US warns China of growth 'hangover'

2011-10-26 17:56:09

China's over-dependence on cheap exports to fuel its break-neck economic growth has led to a boom that will "leave a financial hangover for years", a senior US government official warned Tuesday.

"China's excessive dependence on growth driven by exports to advanced economies and investment will need to change," Lael Brainard, the Treasury Department's under secretary for international affairs, told Congress.

"During the 2008-2009 global crisis, China was able to sustain growth through a massive credit-fueled investment boom. This will leave a financial hangover for years," she said.

Brainard warned that China risked "repeating the experience of other fast-growing Asian economies" who saw their growth fall soon after investment rates reached their peak.
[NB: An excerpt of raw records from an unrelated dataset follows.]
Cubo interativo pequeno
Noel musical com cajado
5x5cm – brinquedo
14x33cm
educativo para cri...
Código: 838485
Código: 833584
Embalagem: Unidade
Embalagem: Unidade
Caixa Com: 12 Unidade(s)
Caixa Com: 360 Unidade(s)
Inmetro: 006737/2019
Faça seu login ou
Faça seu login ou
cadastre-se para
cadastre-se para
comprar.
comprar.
"With investment reaching an all-time high of almost 48 per cent of GDP, however, China's peak is higher than other Asian economies," she warned.

As President Barack Obama struggles to convince Congress his administration's policies toward China are resulting in substantive reforms, Brainard said it was in Beijing's interest to change.

Describing "daunting challenges in coming years," Brainard, said "China needs to take these actions to sustain its own growth, as well as to address the concerns of its trade partners."

"On these issues, we have actively pressed China to accelerate the pace of reform in order to achieve more balanced growth and create fairer competition, and there has been some progress, but there are strong interests within China that favor a go-slow approach."

Democrats and Republicans alike have accused China of flouting World Trade Organization rules and keeping the value of the yuan weak in order to make its exports more competitively priced.

Many have backed a plan that would introduce sanctions against China for its failure to allow the yuan to appreciate.

Democrat Sander Levin said China's policies were "imbalanced unfair and unsustainable," the American people, he said, "want Congress to take action."